Split Enz - Mental Notes

Tim Finn is well pleased with the album. It was worth the year’s wait, he tells me wryly. I asked him about the decision to include five of the tracks from the Australian Mental Notes. ‘Well, since we recorded the Australian album we’ve had a change of line up with a saxophonist replacing a second guitarist, which meant the songs had new arrangements. And we felt we didn’t really do them justice in Australia. Phil Manzanera agreed with us, so we decided to record them again.
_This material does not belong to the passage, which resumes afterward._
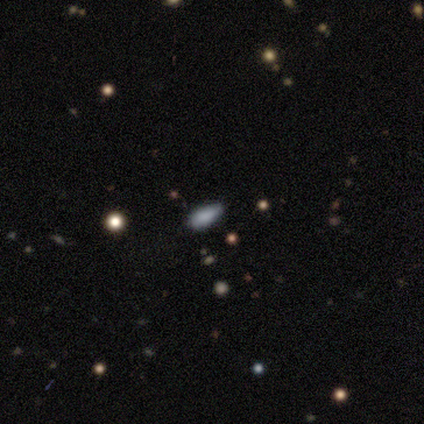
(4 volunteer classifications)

As a debut album, Mental Notes is an impressive and original work. Favourable comparisons are already being made with Roxy Music’s first album which burst onto a sleepy and unsuspecting scene back in 1972. There are similarities between the scene then and the scene now, with the top groups content to trundle along in their well-worn grooves and companies wary of backing anything new and unknown. A symptom of this current sterility is the meteoric rise in prominence of the punk rock bands like Johnny Rotten and the Sex Pistols, who although playing loudly and often badly, are at least exciting on stage.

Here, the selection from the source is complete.